Quuxplusone commented 14 years ago
\01 is added in llvm-gcc as a result of a series of glibc ifdefs surrounding
large file (64-bit offset) support on 32-bit platforms.

In gcc/varasm.c:

set_user_assembler_name (tree decl, const char *name)
{
...
   /* If the name isn't an LLVM intrinsic, add a starting '\1' character to
      indicate that the target assembler shouldn't modify the name.  If it *is*
      an LLVM intrinsic name, just set the name, to support code like this:
          unsigned bswap(unsigned) __asm__("llvm.bswap");  */
...
}

It appears that this character should be stripped out later, but this isn't
occurring.
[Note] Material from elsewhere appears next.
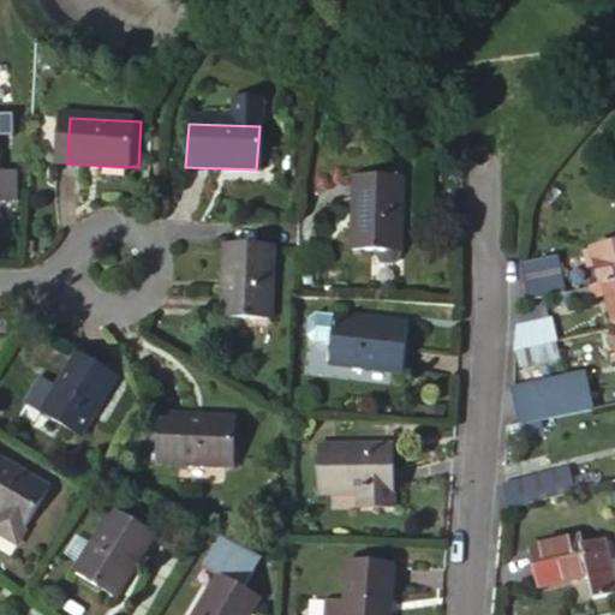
[(5,137),(0,136),(0,207),(22,209),(24,177),(4,175),(5,137)]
I'm looking into a cause/fix...
Quuxplusone commented 14 years ago

Alright, I agree with Chris Lattner's assessment now. The '\1' sentinel has to stay in the LLVM bitcode until target code is generated. In the case of the interpreter, it's the interpreter's responsibility to fix the naming at runtime. This needs to be done in the KLEE project as well, which is how I stumbled upon the problem.